Although Fauci has always been well-known, the coronavirus pandemic has propelled him to national and global fame, especially after he publicly contradicted Trump about potential treatments for Covid-19 and the threat the virus poses. Trump and some of his aides began publicly criticizing Fauci and even called for him to be fired toward the end of Trump’s term.
After Trump tried to downplay and ignore the virus and effectively allowed it to spread unchecked before vaccines and treatments became widely available, Biden took a different approach, working to implement policies to bring the virus under control. But the Biden administration suffered several defeats in the federal courts and at the Supreme Court. A policy that would have required businesses with more than 100 employees to implement a vaccine or test requirement was blocked by the Supreme Court, and a federal court struck down a federal mandate to wear masks on public transportation.
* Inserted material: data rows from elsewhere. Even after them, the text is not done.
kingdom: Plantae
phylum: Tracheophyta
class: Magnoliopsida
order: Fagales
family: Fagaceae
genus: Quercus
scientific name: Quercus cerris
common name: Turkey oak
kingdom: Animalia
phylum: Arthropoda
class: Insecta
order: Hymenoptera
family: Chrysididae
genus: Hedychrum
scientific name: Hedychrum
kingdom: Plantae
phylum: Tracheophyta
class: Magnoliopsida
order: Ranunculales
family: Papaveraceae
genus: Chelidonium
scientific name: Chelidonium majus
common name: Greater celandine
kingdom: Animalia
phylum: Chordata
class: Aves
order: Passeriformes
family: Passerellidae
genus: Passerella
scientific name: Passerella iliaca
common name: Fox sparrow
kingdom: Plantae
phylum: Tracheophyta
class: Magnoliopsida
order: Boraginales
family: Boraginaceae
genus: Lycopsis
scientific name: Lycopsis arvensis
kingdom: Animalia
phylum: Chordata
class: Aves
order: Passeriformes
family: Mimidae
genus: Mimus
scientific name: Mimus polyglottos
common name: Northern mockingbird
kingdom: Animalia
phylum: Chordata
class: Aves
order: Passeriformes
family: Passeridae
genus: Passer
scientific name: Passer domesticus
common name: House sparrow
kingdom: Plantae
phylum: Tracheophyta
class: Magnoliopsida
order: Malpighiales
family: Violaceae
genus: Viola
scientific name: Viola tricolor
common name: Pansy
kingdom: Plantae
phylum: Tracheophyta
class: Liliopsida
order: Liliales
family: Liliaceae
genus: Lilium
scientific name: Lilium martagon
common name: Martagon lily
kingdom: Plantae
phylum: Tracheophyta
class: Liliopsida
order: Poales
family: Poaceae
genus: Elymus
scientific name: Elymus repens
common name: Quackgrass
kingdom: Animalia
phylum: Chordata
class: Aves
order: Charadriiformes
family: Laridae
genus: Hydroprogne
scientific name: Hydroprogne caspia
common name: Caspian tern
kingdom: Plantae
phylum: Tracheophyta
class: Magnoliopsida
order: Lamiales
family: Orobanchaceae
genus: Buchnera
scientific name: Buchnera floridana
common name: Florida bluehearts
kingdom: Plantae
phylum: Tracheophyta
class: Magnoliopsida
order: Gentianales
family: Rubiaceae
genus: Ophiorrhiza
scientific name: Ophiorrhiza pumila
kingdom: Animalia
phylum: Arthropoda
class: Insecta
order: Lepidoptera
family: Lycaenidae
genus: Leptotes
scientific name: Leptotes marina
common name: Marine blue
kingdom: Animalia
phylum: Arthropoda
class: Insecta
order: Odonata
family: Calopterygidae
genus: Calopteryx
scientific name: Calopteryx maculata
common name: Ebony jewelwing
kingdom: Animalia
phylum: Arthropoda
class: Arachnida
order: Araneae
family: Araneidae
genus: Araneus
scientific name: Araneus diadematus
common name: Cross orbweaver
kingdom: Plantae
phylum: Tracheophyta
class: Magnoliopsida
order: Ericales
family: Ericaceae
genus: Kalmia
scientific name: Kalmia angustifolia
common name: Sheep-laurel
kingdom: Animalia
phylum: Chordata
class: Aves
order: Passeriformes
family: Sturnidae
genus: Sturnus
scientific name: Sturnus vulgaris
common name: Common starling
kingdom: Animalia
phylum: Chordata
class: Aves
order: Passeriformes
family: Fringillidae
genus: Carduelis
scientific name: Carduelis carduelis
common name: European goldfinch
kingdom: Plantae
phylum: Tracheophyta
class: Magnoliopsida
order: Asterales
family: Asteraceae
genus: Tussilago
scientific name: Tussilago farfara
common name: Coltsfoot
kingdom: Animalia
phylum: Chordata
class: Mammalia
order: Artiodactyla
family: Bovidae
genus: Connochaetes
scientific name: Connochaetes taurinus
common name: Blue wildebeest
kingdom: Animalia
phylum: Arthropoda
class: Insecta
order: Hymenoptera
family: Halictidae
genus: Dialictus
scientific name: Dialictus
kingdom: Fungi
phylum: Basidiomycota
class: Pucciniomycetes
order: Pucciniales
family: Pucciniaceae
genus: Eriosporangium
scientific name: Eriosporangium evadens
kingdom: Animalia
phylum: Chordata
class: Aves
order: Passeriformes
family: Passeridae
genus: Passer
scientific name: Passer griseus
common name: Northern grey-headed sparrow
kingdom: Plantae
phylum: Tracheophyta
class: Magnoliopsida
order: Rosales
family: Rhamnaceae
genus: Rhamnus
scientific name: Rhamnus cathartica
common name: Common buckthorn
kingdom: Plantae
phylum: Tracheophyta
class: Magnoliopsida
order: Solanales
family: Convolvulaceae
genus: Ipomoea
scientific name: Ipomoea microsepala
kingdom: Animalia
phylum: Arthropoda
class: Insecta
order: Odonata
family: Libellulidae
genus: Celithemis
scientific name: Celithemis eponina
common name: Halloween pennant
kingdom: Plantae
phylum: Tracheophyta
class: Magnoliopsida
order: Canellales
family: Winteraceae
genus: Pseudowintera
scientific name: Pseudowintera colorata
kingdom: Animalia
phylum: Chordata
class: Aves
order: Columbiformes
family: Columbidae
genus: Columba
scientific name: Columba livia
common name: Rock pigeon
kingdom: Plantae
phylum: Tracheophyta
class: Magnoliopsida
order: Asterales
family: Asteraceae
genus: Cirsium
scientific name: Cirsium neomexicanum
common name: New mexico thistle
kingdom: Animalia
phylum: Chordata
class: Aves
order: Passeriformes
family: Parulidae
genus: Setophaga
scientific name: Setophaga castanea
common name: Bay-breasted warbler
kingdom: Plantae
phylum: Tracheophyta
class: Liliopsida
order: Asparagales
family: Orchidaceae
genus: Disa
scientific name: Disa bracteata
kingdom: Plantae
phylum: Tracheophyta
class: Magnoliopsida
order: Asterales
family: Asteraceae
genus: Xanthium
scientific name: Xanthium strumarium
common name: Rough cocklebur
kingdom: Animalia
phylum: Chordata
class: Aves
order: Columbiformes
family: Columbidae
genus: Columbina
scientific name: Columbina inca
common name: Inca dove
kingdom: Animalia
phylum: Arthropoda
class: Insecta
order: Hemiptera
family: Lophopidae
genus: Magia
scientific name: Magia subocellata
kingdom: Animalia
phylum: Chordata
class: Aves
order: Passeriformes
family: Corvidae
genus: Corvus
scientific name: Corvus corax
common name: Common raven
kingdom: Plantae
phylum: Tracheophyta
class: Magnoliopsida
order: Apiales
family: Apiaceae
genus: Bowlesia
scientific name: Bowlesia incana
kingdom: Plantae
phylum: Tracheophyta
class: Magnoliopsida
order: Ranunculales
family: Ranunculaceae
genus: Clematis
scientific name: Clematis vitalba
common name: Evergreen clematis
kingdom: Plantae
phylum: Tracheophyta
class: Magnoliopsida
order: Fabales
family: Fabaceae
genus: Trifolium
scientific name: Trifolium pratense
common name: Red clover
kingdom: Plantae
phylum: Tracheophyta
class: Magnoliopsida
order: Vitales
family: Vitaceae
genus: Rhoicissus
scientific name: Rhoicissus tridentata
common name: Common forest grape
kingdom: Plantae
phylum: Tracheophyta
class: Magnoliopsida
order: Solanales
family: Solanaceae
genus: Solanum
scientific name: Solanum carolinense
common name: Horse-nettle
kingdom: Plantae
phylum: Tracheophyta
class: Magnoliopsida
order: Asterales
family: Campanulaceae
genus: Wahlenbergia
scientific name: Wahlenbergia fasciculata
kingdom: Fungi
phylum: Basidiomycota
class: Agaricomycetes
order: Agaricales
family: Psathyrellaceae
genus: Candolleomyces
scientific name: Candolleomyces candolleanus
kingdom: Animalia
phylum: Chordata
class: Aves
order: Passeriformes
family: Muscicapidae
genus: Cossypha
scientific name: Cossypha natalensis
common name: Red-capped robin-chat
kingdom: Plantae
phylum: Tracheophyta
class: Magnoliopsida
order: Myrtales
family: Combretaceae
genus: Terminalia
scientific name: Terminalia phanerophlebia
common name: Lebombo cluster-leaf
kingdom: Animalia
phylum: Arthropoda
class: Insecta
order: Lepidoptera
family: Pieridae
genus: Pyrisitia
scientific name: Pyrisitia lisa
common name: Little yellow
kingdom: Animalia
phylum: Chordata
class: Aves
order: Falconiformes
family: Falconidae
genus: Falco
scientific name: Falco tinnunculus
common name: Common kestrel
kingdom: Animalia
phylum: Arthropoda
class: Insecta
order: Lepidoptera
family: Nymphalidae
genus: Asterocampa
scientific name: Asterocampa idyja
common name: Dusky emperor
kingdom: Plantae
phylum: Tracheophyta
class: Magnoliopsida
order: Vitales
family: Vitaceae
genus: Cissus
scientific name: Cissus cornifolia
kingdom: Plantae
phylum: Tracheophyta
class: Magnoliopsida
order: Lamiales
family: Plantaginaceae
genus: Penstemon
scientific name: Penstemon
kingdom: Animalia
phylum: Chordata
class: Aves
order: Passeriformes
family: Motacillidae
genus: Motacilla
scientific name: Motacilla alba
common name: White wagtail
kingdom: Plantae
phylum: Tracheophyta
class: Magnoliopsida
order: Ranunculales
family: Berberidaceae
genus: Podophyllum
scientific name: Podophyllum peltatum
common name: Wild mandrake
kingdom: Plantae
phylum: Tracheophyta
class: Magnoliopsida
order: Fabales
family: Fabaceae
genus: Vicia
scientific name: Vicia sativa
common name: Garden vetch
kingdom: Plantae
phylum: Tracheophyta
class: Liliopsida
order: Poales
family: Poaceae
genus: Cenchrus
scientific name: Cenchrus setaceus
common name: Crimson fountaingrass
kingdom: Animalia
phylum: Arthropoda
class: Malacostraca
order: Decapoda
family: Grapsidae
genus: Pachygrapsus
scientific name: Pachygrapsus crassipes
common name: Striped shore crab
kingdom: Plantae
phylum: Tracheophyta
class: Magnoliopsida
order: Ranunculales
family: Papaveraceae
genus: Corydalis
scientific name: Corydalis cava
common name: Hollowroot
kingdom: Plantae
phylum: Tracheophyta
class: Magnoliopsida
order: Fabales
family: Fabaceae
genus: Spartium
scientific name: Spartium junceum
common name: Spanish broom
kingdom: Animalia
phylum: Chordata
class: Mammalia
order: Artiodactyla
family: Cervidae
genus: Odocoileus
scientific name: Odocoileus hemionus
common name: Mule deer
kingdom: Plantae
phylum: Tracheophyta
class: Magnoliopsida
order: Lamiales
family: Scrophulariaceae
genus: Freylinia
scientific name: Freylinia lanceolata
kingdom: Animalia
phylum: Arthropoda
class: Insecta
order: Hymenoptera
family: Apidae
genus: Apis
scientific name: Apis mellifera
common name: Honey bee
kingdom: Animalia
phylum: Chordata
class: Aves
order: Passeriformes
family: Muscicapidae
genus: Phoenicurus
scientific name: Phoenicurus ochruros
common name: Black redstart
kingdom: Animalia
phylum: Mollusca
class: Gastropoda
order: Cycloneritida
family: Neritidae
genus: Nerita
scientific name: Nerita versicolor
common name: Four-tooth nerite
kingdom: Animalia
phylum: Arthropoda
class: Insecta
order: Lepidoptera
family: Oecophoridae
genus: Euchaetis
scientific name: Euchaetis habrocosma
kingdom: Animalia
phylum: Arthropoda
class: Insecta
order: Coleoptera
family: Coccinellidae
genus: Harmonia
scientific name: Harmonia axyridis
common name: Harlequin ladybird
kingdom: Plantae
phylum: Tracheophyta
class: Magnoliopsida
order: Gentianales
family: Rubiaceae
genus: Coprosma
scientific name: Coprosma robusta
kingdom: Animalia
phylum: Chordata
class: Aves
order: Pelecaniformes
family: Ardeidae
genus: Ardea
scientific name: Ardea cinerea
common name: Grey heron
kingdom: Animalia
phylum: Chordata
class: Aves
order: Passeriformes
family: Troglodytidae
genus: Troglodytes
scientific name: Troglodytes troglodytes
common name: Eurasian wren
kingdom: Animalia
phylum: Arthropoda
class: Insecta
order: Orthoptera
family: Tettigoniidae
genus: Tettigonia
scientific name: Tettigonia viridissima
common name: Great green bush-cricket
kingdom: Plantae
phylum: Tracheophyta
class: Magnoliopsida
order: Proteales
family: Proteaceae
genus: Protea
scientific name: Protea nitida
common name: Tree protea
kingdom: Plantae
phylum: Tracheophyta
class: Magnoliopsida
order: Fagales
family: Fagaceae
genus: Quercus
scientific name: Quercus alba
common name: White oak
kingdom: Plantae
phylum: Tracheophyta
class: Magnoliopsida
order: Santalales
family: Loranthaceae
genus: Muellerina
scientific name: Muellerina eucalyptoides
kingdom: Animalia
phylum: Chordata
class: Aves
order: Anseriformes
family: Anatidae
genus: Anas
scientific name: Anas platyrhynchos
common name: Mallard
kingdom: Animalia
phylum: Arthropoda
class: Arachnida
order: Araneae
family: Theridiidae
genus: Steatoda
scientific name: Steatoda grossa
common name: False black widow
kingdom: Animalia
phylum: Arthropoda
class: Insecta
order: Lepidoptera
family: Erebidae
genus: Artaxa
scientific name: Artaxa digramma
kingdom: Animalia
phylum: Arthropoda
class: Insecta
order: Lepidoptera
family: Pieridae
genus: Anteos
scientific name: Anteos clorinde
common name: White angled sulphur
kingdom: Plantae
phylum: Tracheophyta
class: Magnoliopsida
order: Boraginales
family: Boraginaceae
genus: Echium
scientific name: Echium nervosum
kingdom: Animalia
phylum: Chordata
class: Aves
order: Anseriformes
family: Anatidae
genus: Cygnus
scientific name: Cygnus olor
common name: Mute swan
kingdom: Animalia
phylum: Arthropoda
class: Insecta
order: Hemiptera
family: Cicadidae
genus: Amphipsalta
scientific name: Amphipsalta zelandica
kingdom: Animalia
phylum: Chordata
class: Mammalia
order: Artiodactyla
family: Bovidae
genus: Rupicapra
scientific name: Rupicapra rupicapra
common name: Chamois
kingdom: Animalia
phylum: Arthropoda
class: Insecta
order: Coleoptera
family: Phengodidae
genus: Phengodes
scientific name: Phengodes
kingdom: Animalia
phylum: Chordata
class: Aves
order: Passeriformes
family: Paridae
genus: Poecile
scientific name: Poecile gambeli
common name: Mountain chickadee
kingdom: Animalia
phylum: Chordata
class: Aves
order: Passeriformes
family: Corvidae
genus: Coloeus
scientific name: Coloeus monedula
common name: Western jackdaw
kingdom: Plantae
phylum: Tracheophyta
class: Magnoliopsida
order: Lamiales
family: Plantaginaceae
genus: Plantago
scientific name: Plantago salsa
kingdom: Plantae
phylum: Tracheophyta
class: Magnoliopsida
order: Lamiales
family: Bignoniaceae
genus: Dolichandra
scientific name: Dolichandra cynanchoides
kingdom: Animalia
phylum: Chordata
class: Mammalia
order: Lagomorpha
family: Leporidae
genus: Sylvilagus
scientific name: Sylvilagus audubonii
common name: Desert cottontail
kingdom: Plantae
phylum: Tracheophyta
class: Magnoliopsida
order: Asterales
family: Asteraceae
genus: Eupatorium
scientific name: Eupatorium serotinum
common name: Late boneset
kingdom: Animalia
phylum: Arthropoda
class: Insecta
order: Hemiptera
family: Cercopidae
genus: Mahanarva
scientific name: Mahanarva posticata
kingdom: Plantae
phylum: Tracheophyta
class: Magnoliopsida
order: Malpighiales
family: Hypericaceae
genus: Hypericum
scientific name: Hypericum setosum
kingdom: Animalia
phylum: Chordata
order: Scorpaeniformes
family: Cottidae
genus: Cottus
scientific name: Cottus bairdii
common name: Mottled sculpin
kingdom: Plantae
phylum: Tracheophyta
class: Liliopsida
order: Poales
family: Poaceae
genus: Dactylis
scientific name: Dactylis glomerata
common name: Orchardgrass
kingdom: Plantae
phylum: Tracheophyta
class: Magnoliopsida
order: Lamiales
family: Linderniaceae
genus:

Fauci’s support for Covid mitigation measures, such as the early 2020 lockdown and mask and vaccine mandates, has made him something of a boogeyman for Republican lawmakers who have opposed almost all efforts to control the virus. Several Republicans, including Sen. Rand Paul (R-Ky.), Rep. Jim Jordan (R-Ohio) and Rep. Roger Marshall (R-Kan.), have fiercely targeted Fauci, in some cases spreading misinformation about his work and even they baselessly accuse him of being responsible for the pandemic.
Republicans are expected to win control of the House of Representatives in November, and several have vowed to launch investigations into the NIAID director. Fauci told The Post in March that he was worried about the possibility that Republicans could take back Congress and launch investigations into his work.
“It’s the Benghazi hearings again,” Fauci said at the time, referring to the GOP-led investigations into Hillary Clinton’s State Department leadership during the 2012 attacks on US compounds in Libya. That lengthy investigation turned up no new evidence of wrongdoing by Clinton, but it was a staple of the conservative media for years.
“They’re going to try to bash me in public and it’s going to be nothing,” Fauci added. “But it will distract me from my work as I am doing it now.”
Dan Diamond contributed to this report.